ARM is usually bi-endian, and almost always run in little endian mode. All Apple ARM is LE. Not sure about Android but I’d guess it’s the same. I don’t think I’ve ever seen BE ARM in the wild.

Big endian is as far as I know extinct for larger mainstream CPUs. Power still exists but is on life support. MIPS and Sparc are dead. M68k is dead.

X86 has always been LE. RISC-V is LE.

It’s not an arbitrary choice. Little endian is superior because you can cast between integer types without pointer arithmetic and because manually implemented math ops are faster on account of being linear in memory. It’s counter intuitive but everything is faster and simpler.

Network data and most serialization formats are big endian by convention, a legacy from the early net growing on chips like Sparc and M68k. If it were redone now everything would be LE everywhere.


> Little endian is superior because you can cast between integer types without pointer arithmetic

I’ve heard this one several times and it never really made sense. Is the argument that y you can do:

    short s;
    long *p = (long*)&s;
Or vice versa and it kind of works under some circumstances?


Yes. In little-endian, the difference between short and long at a specific address is how many bytes you read from that address. In big-endian, to cast a long to a short, you have to jump forward 6 bytes to get to the 2 least-significant bytes.


Wow, I've been living life assuming that little endian was just the VHS of byte orders with no redeeming qualities whatsoever until today. This actually makes sense, thank you!


Network data and most serialization formats are big endian because it's easiest to shift bits in and out of a shift register onto a serial comm channel in that order. If you used little endian, the shifter on output would have to operate in reverse direction relative to the shifter on input, which just causes stupid inconsistency headaches.


Isn't the issue with shift registers related to endianness at the bit level, while the discourse above is about endianness at the byte level? Both are pretty much entirely separate problems


GCC supports specifying endianness of structs and unions: https://gcc.gnu.org/onlinedocs/gcc-15.2.0/gcc/Common-Type-At...

I'm not sure how useful it is, though it was only added 10 years ago with GCC 6.1 (recent'ish in the world of arcane features like this, and only just about now something you could reasonably rely upon existing in all enterprise environments), so it seems some people thought it would still be useful.

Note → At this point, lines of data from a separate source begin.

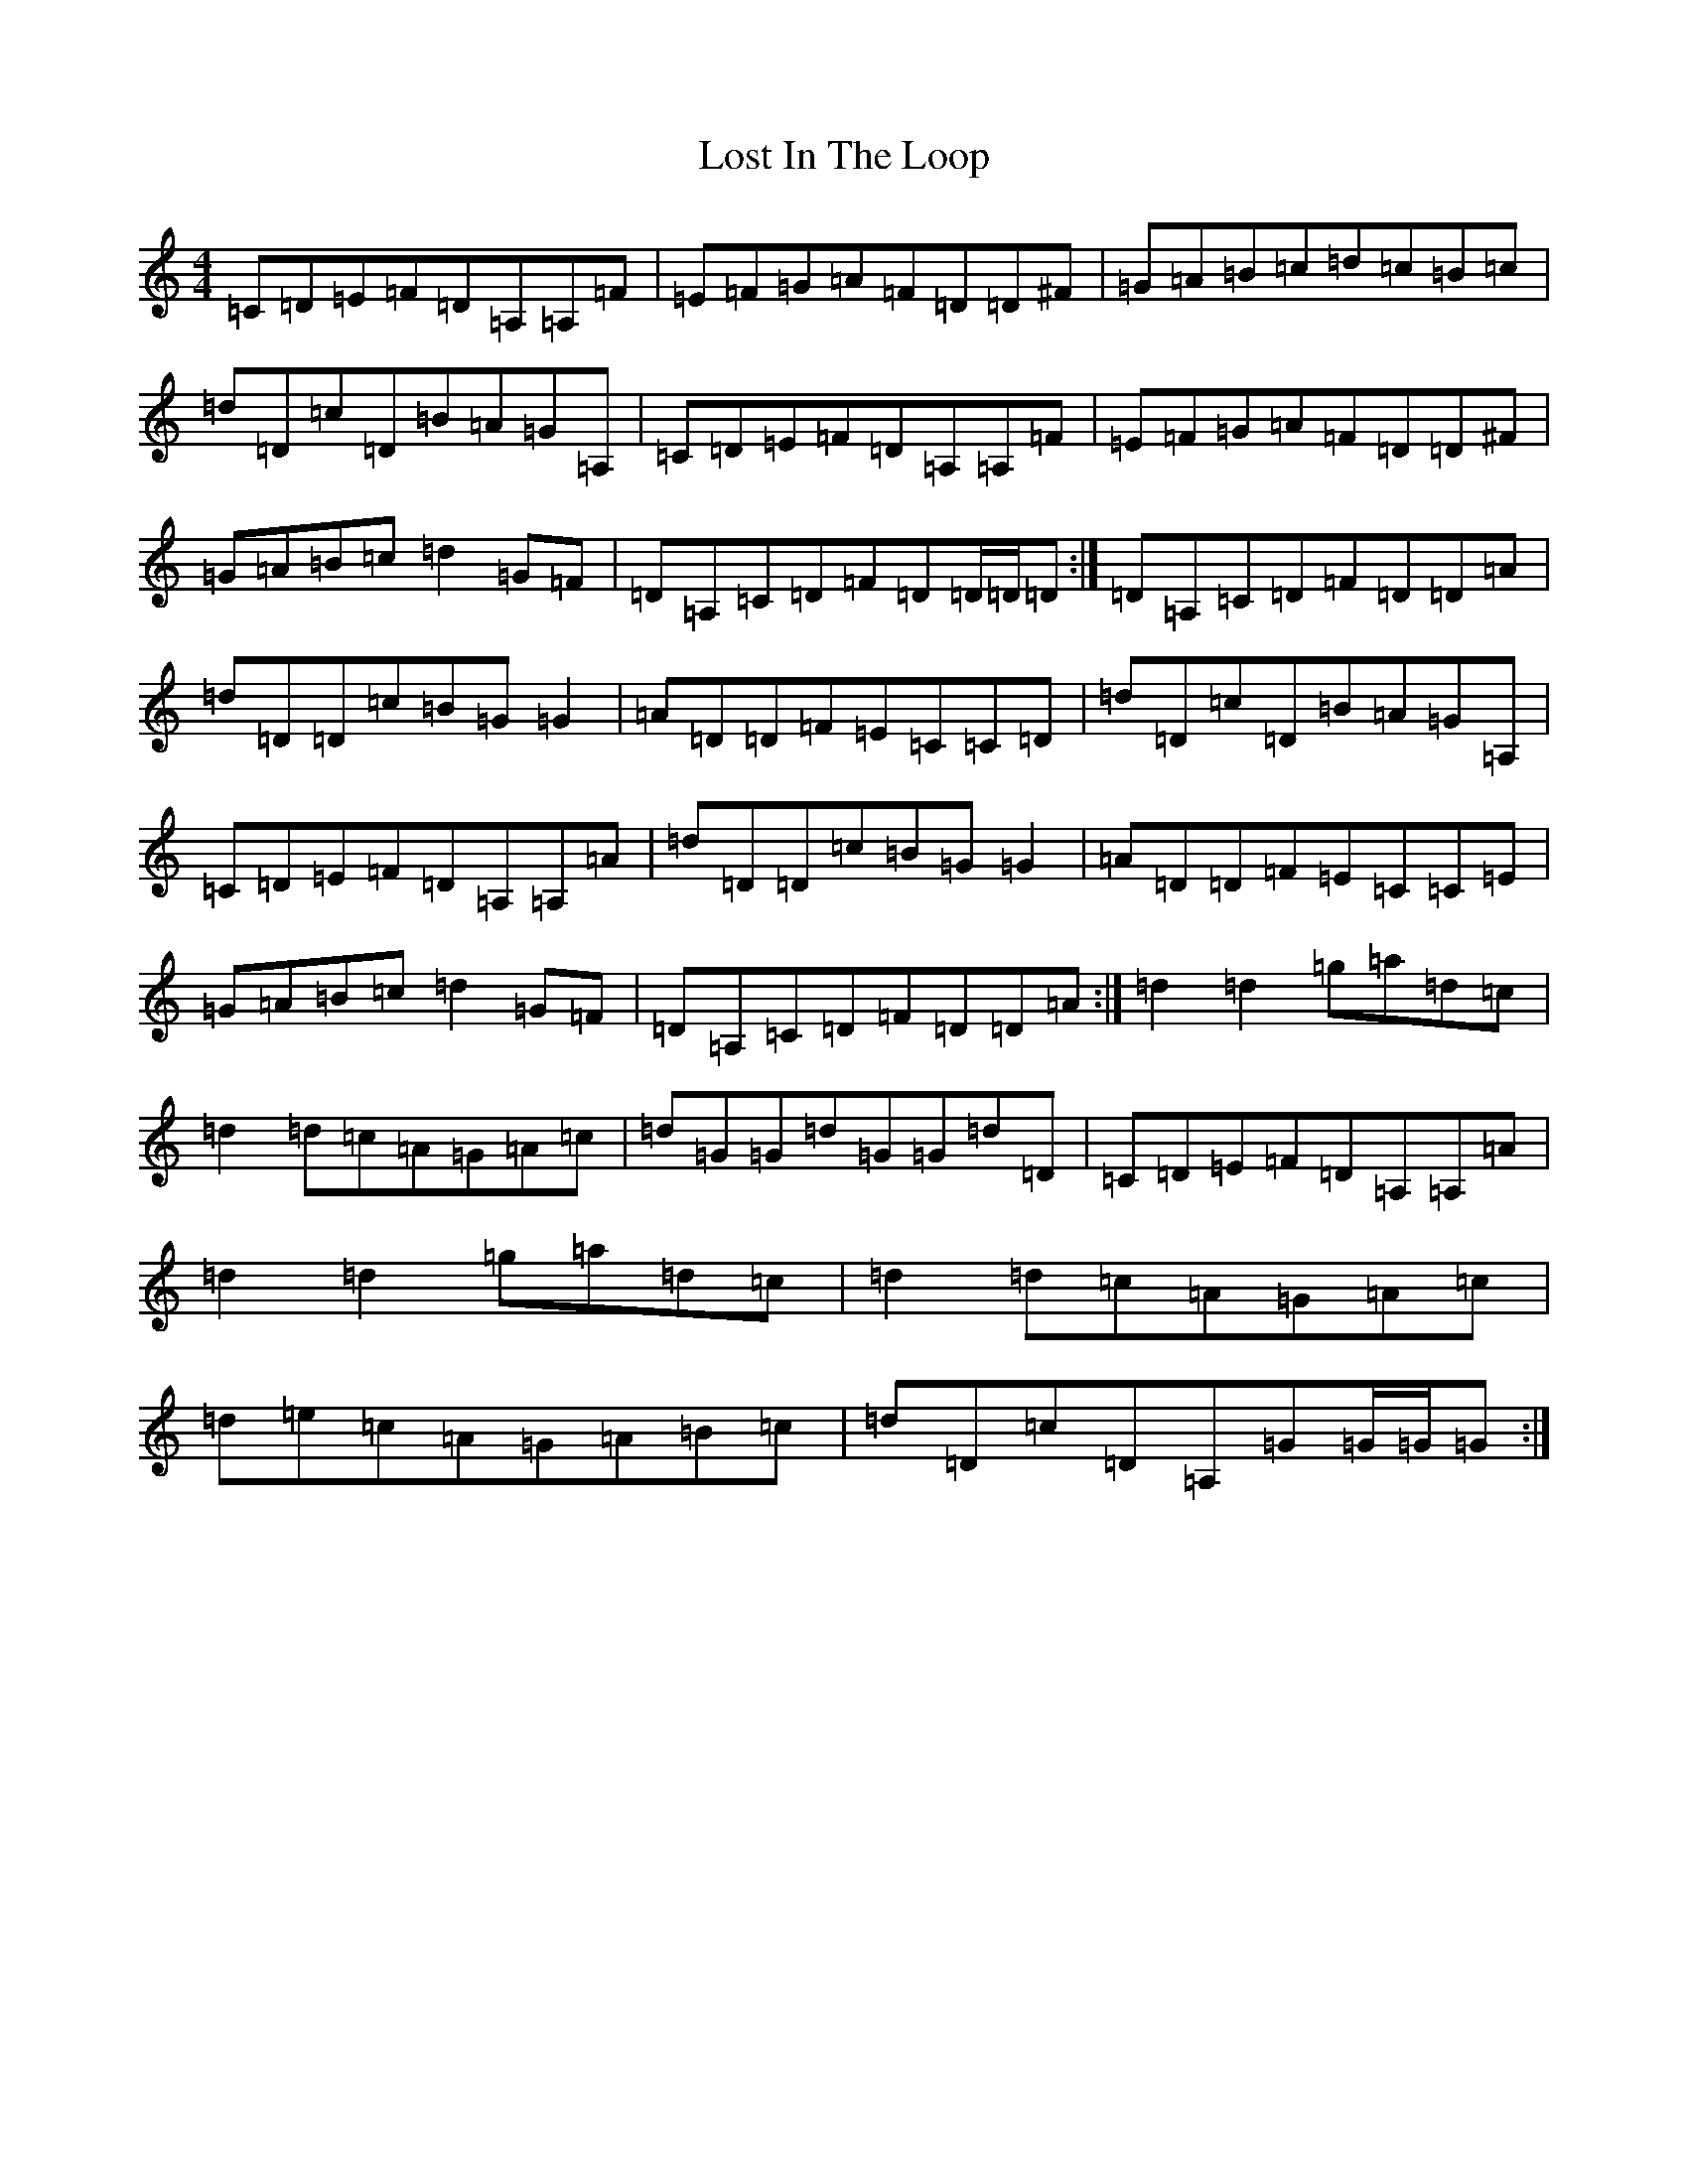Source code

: X: 12813
T: Lost In The Loop
S: https://thesession.org/tunes/4791#setting4791
Z: C Major
R: reel
M: 4/4
L: 1/8
K: C Major
=C=D=E=F=D=A,=A,=F|=E=F=G=A=F=D=D^F|=G=A=B=c=d=c=B=c|=d=D=c=D=B=A=G=A,|=C=D=E=F=D=A,=A,=F|=E=F=G=A=F=D=D^F|=G=A=B=c=d2=G=F|=D=A,=C=D=F=D=D/2=D/2=D:|=D=A,=C=D=F=D=D=A|=d=D=D=c=B=G=G2|=A=D=D=F=E=C=C=D|=d=D=c=D=B=A=G=A,|=C=D=E=F=D=A,=A,=A|=d=D=D=c=B=G=G2|=A=D=D=F=E=C=C=E|=G=A=B=c=d2=G=F|=D=A,=C=D=F=D=D=A:|=d2=d2=g=a=d=c|=d2=d=c=A=G=A=c|=d=G=G=d=G=G=d=D|=C=D=E=F=D=A,=A,=A|=d2=d2=g=a=d=c|=d2=d=c=A=G=A=c|=d=e=c=A=G=A=B=c|=d=D=c=D=A,=G=G/2=G/2=G:|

I thought all iterations of ARM are little endian, even going back as far to ARM7. same as x86?

The only big-endian popular arch in recent memory is PPC


AFAIK ARM is generally bi-endian, though systems using BE (whether BE32 or BE8) are few and far between.


It started as LE and added bi-endian with v3.

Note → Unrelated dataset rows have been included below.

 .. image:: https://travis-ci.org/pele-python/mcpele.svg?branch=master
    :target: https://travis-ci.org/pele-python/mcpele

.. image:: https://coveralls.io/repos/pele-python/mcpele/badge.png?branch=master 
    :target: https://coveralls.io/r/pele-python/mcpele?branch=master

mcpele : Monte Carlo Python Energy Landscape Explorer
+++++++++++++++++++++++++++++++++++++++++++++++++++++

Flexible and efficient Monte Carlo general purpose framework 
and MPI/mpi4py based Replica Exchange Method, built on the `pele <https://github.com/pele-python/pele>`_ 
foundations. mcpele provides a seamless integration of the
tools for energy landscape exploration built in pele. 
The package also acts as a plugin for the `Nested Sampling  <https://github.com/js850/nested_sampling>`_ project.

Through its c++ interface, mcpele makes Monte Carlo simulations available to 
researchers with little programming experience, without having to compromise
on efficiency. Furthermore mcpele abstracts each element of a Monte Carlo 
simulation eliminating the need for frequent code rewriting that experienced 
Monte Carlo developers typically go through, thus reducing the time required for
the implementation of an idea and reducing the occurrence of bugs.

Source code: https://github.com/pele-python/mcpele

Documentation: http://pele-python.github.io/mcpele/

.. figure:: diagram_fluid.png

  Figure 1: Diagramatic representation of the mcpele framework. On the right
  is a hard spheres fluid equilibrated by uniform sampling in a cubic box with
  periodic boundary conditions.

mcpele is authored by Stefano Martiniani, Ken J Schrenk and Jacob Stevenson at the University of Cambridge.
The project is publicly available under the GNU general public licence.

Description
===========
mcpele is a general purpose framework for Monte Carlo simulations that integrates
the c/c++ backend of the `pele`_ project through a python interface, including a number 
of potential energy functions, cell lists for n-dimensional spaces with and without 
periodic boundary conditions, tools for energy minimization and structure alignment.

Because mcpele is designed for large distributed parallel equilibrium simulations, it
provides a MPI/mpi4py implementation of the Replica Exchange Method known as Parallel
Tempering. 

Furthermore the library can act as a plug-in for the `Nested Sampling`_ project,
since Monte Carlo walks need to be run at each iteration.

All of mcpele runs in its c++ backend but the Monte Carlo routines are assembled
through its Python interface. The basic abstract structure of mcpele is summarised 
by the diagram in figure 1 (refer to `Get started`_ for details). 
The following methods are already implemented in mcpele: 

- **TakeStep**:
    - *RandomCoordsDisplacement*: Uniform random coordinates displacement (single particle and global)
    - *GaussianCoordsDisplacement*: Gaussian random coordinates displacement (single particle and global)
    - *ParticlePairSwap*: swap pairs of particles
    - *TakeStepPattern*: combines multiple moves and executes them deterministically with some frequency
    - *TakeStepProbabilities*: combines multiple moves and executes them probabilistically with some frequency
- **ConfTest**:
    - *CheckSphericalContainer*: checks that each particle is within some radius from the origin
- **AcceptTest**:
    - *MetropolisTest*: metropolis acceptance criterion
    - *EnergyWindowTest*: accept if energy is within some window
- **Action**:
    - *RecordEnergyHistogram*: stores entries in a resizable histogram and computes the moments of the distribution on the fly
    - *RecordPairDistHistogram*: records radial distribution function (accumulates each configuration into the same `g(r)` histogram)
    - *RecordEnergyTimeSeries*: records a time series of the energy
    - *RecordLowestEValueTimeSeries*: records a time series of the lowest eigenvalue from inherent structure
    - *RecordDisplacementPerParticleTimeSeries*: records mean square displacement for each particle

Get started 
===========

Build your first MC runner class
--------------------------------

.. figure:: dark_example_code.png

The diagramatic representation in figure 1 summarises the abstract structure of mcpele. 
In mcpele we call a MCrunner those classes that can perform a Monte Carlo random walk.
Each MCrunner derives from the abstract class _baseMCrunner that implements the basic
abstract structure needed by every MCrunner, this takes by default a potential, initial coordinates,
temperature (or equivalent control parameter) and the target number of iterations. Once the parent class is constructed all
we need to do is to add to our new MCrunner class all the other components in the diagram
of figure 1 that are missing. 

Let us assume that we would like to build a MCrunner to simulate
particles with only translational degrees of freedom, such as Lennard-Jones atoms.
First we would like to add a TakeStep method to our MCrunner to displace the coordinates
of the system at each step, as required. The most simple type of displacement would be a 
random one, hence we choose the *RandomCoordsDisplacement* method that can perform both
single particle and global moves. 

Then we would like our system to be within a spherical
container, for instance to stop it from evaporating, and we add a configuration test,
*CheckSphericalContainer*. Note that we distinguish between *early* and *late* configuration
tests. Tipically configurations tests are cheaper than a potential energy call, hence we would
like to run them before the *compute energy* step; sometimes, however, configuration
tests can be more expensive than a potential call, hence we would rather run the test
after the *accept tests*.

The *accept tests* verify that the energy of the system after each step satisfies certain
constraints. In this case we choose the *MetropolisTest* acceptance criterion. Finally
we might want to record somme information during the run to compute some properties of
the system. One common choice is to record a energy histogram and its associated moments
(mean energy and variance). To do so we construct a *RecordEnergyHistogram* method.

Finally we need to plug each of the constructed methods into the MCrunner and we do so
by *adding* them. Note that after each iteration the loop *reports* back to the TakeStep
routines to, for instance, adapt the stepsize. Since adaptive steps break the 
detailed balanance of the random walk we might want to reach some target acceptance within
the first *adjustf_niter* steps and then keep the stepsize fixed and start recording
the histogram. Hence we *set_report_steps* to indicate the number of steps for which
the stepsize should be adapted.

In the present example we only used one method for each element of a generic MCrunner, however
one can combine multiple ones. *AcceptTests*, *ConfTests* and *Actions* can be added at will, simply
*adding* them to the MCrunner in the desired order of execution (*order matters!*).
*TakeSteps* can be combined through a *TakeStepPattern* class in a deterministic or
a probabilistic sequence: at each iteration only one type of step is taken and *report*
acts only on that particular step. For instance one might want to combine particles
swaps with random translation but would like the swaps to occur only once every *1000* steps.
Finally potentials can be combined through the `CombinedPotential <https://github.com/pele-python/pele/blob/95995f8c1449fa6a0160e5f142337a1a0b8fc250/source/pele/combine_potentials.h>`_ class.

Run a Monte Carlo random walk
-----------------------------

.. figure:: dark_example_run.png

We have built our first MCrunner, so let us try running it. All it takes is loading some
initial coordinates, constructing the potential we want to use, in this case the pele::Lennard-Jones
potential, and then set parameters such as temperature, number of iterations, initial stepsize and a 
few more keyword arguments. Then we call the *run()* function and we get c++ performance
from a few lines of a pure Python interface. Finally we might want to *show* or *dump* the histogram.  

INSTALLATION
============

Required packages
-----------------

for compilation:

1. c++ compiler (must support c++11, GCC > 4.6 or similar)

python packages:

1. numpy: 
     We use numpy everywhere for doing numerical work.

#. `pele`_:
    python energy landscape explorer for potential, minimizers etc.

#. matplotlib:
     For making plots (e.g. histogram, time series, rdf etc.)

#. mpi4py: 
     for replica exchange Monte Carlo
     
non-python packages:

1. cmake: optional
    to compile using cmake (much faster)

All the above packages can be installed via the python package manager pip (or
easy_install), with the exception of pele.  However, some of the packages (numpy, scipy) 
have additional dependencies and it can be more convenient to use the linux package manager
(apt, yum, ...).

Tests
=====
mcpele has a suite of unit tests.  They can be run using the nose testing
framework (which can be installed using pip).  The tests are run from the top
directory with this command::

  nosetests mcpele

ARM has always been little-endian. Some were configurable endian.

And it's not a hole. We're not about to spend 100 cycles parsing a decimal string that could have been a little-endian binary number, just because you feel a dependency on a certain endianness is architecturally impure. Know what else is architecturally impure? Making binary machines handle decimal.


> The Graviton team made a little-endian version of ARM just to allow lazy code like this to migrate away from Intel chips without having to rewrite struct unpacking

No? Most ARM is little endian.


I would question why is it big endian in the first place. Little endian is obviously more popular, why use big endian at all?


Fuck, the stupidity of humans really is infinite.